We are all too familiar with the destruction humanity can cause. One of the biggest dilemmas of science is that with development, the destruction of nature increases. One of many species we drove out of India is the Cheetah. One of the big seven of the cat family, and the fastest land animal. These beautiful predators had been on this subcontinent for thousands of years, with evidence of human interaction dating back to the Neolithic period. The connection of cheetahs with India is so strong that even the name cheetah is believed to have been derived from the Sanskrit word ‘Chitrak’, meaning the spotted one.
Sadly, back in 1947, Maharaja Ramanuj Pratap Singh Deo of Koriya princely state hunted down the last three recorded Asiatic cheetahs in India. After that, in 1952, the cheetah was officially declared extinct in India by the Indian Government. Over-Hunting is the major reason for their extinction, the destruction of their narrow prey base, and loss of grassland-forest habitat are other major factors.
Since the 1940s, cheetahs have gone extinct in 14 other countries.
In a first-of-its-kind mission, The Indian government, with the help of Namibia and South Africa, is translocating some African native cheetahs to the Indian Kuno National Park.
By the way, did you know? The scientific name of cheetahs, Acinonyx jubatus, is partly denoted to them not being able to fully retract their claws like other cats. The Greek word Acinonyx translates to “no-move-claw”.
Why was Kuno National Park Chosen?
Six sites were assessed in 2010 by WII, Kuno national park was observed to be capable to receive the cheetahs immediately. While Kuno already has a healthy prey base, 700 such species have also been introduced, say, officials. Aside from that, the rainfall, temperature, and altitude of Sheopur District, where Kuno is located, are similar to that of Namibia and South Africa.
Why has the Cheetah Been brought back?
The Reasons for translocation go beyond restoring India’s Historic Evolutionary Balance, extending to developing a metapopulation for cheetahs to facilitate the worldwide conservation of the species. The conservation of cheetah will revive the grassland-forest habitat and its biome, similarly to how the project tiger did for the forests and all the species in them.
Curbing Homing Instincts
One of the many challenges that will need tackling is an animal’s homing instincts. Most animals, from snails and birds, to frogs and cats, have an uncanny ability to sense direction, and if displaced, make their way back. In the case of big cats such as our 8 Namibian Cheetahs, this instinct brings the risk of losing them from the target site and risking conflict with the people these carnivores will come across while they find their way back home. This has happened before. In November 2009, a young tiger that had been moved from Pench to Panna started moving southward only 11 days after it was released in the new location and walked 440kms in 30 days before being intercepted and brought back to Panna.

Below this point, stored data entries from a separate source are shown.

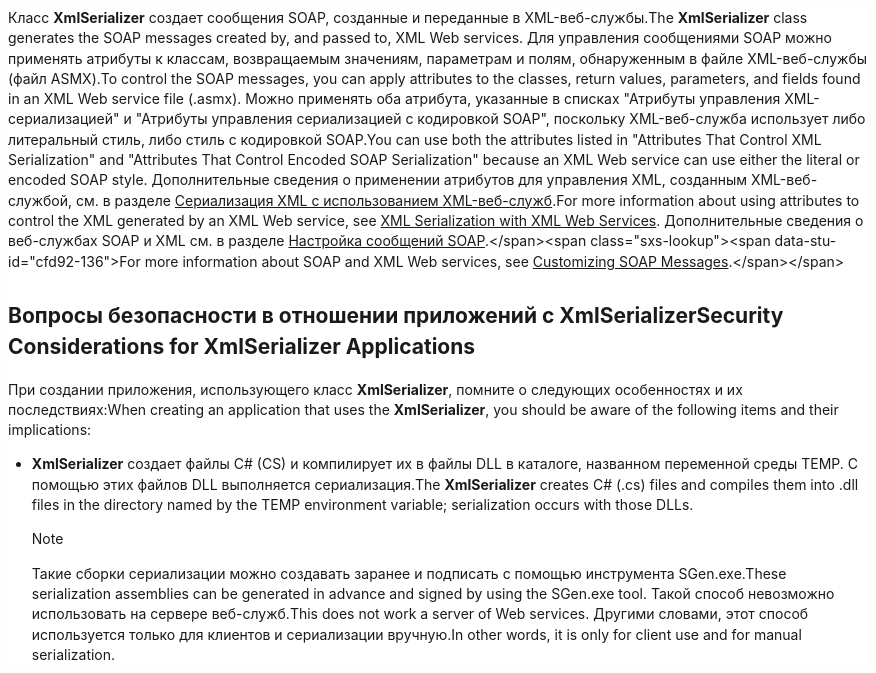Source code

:  <span data-ttu-id="cfd92-132">Класс **XmlSerializer** создает сообщения SOAP, созданные и переданные в XML-веб-службы.</span><span class="sxs-lookup"><span data-stu-id="cfd92-132">The **XmlSerializer** class generates the SOAP messages created by, and passed to, XML Web services.</span></span> <span data-ttu-id="cfd92-133">Для управления сообщениями SOAP можно применять атрибуты к классам, возвращаемым значениям, параметрам и полям, обнаруженным в файле XML-веб-службы (файл ASMX).</span><span class="sxs-lookup"><span data-stu-id="cfd92-133">To control the SOAP messages, you can apply attributes to the classes, return values, parameters, and fields found in an XML Web service file (.asmx).</span></span> <span data-ttu-id="cfd92-134">Можно применять оба атрибута, указанные в списках "Атрибуты управления XML-сериализацией" и "Атрибуты управления сериализацией с кодировкой SOAP", поскольку XML-веб-служба использует либо литеральный стиль, либо стиль с кодировкой SOAP.</span><span class="sxs-lookup"><span data-stu-id="cfd92-134">You can use both the attributes listed in "Attributes That Control XML Serialization" and "Attributes That Control Encoded SOAP Serialization" because an XML Web service can use either the literal or encoded SOAP style.</span></span> <span data-ttu-id="cfd92-135">Дополнительные сведения о применении атрибутов для управления XML, созданным XML-веб-службой, см. в разделе [Сериализация XML с использованием XML-веб-служб](../../../docs/standard/serialization/xml-serialization-with-xml-web-services.md).</span><span class="sxs-lookup"><span data-stu-id="cfd92-135">For more information about using attributes to control the XML generated by an XML Web service, see [XML Serialization with XML Web Services](../../../docs/standard/serialization/xml-serialization-with-xml-web-services.md).</span></span> <span data-ttu-id="cfd92-136">Дополнительные сведения о веб-службах SOAP и XML см. в разделе [Настройка сообщений SOAP](https://msdn.microsoft.com/en-us/subscriptions/index/dkwy2d72\(v=vs.71\).aspx).</span><span class="sxs-lookup"><span data-stu-id="cfd92-136">For more information about SOAP and XML Web services, see [Customizing SOAP Messages](https://msdn.microsoft.com/en-us/subscriptions/index/dkwy2d72\(v=vs.71\).aspx).</span></span>  
  
## <a name="security-considerations-for-xmlserializer-applications"></a><span data-ttu-id="cfd92-137">Вопросы безопасности в отношении приложений с XmlSerializer</span><span class="sxs-lookup"><span data-stu-id="cfd92-137">Security Considerations for XmlSerializer Applications</span></span>  
 <span data-ttu-id="cfd92-138">При создании приложения, использующего класс **XmlSerializer**, помните о следующих особенностях и их последствиях:</span><span class="sxs-lookup"><span data-stu-id="cfd92-138">When creating an application that uses the **XmlSerializer**, you should be aware of the following items and their implications:</span></span>  
  
-   <span data-ttu-id="cfd92-139">**XmlSerializer** создает файлы C# (CS) и компилирует их в файлы DLL в каталоге, названном переменной среды TEMP. С помощью этих файлов DLL выполняется сериализация.</span><span class="sxs-lookup"><span data-stu-id="cfd92-139">The **XmlSerializer** creates C# (.cs) files and compiles them into .dll files in the directory named by the TEMP environment variable; serialization occurs with those DLLs.</span></span>  
  
    > [!NOTE]
    >  <span data-ttu-id="cfd92-140">Такие сборки сериализации можно создавать заранее и подписать с помощью инструмента SGen.exe.</span><span class="sxs-lookup"><span data-stu-id="cfd92-140">These serialization assemblies can be generated in advance and signed by using the SGen.exe tool.</span></span> <span data-ttu-id="cfd92-141">Такой способ невозможно использовать на сервере веб-служб.</span><span class="sxs-lookup"><span data-stu-id="cfd92-141">This does not work a server of Web services.</span></span> <span data-ttu-id="cfd92-142">Другими словами, этот способ используется только для клиентов и сериализации вручную.</span><span class="sxs-lookup"><span data-stu-id="cfd92-142">In other words, it is only for client use and for manual serialization.</span></span>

Officials say that the young male cheetahs will be released from the holding enclosure within 4-8 weeks and that females present in the enclosure will keep them in the vicinity.
The translocation is certainly a daring venture for the whole country, with loads of factors that could go wrong and tip the scales in favour of another disaster, but in the Words of our former PM, Late Shri Indira Gandhi, “The meek may one day inherit the earth, but never the headlines.”